#### [JOB]
In one to three sentences, explain why the forum post on regional soft drink names below treats "soda" and "pop" differently from "Coke."

#### [DOCUMENT EXTRACT]
────
Postby two_heads_talking » Tue 05.27.2008 3:04 pm

AJBryant wrote:Yeah, my regional term for "random soft drink" is "Coke" as well.

"What kind of Coke do you want?"
"Seven-Up."
"Okay."

Tony


I get all confused when someone asks me what kind of Coke I want. (especially since new coke failed and diet coke is just terrible.) I tell them I don't drink Coke and then ask them what kind of soda they have..

maruichan wrote:
Anyway, I am from TX. We use "y'all" "your guys" or "you people/you and your people". And it's Coke, not soda or pop.


Being that Coke is a brand name, while soda or pop or soda pop are generic terms for those drinks. Thus we get the name Soda Jerk (or soda jerker if you are really specific)for the guy who used to provide those tonics as he mixed syrup and soda water and ice cream for an icecream soda.
────
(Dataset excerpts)
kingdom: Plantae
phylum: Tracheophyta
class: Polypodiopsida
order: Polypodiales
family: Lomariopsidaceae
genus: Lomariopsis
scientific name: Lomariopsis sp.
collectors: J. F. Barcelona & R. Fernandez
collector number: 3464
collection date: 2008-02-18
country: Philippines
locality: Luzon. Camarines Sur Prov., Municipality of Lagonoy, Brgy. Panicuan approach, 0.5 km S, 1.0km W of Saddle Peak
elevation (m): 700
────
#### [EXERCISE ANSWER]
The post says that Coke is a brand name, while soda, pop, and soda pop are generic terms for those drinks. It adds that the generic term gives us the name Soda Jerk for the person who mixed syrup, soda water, and ice cream to make an ice cream soda.